The former Newport Odeon, which traded as an entertainment and events venue, The NEON, until 2023 is a Grade II listed building in the city of Newport, South Wales. It is located at the junction of Clarence Place and Chepstow Road on the east side of Newport city centre, near Newport Bridge. The building is one of the few true examples of Art Deco architecture in Newport.

== History ==
The NEON opened in March 1938 as an Odeon cinema, designed by Harry Weedon. The cinema closed in 1981, fell derelict in the following years and faced the possibility of demolition. It was designated a Grade II listed building in 1999. After many years of the ground floor being used as snooker hall, the building was bought by a local business-owning couple in 2003 and was transformed at a cost of over £1 million and renamed Newport City Live Arena. Features included a huge television screen to show live sporting events and a stage that hosted several famous music acts.

The building was sold, redeveloped and opened in February 2016 as a live music and vintage movie venue and named The NEON (Newport Entertains Our Nation).

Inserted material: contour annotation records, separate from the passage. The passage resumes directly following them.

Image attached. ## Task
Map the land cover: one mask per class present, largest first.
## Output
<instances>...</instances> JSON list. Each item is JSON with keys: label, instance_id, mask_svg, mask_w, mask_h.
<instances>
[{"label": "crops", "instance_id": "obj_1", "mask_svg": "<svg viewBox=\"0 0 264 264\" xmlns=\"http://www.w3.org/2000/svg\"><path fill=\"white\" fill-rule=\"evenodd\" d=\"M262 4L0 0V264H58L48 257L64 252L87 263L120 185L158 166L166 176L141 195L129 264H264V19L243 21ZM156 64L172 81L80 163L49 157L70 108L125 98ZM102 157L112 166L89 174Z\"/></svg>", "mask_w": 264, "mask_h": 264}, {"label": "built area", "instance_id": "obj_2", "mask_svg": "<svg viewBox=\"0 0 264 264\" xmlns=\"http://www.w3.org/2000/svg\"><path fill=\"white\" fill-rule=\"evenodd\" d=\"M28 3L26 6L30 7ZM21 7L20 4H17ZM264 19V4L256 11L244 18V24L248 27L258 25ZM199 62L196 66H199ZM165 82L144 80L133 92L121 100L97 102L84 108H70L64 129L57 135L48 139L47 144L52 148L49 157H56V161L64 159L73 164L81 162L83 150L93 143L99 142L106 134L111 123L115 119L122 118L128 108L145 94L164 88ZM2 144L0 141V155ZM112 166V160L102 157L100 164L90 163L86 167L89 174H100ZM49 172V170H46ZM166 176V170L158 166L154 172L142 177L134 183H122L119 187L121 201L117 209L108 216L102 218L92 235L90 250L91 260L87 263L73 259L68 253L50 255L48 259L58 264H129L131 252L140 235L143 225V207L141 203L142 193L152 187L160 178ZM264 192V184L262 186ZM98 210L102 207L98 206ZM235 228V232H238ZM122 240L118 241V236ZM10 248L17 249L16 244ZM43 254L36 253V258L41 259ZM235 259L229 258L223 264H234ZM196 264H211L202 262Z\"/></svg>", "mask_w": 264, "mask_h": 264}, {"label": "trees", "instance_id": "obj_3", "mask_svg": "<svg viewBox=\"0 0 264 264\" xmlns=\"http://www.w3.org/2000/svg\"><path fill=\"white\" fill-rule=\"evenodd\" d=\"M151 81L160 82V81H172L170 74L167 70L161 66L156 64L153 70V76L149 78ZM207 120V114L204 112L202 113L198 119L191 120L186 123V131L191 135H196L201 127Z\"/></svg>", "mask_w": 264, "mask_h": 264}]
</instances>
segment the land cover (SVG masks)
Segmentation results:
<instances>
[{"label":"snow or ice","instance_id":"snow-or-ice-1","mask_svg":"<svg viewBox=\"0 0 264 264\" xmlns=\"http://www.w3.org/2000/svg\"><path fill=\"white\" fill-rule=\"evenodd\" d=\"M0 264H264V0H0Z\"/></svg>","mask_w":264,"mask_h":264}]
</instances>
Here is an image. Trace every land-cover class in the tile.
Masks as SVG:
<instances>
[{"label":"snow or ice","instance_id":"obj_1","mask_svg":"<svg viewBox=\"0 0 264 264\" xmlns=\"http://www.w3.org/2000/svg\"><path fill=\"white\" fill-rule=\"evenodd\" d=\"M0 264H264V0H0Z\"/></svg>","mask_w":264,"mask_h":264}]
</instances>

The name is a play on the original Odeon name (Oscar Deutsch Entertains Our Nation). The business is owned and run by businessmen Ian Gilland and Andrew James Byers. In 2019, the venue sold out to over 1,000 people for a rally of the Brexit Party, with figures including Nigel Farage, Ann Widdecombe, Nathan Gill and James Wells speaking to supporters ahead of the 2019 European Parliament elections. In December 2023 the venue was closed and its alcohol sales licence revoked after police identified a large cannabis farm operating in the building. It re-opened in May 2024 as a Professional Wrestling academy.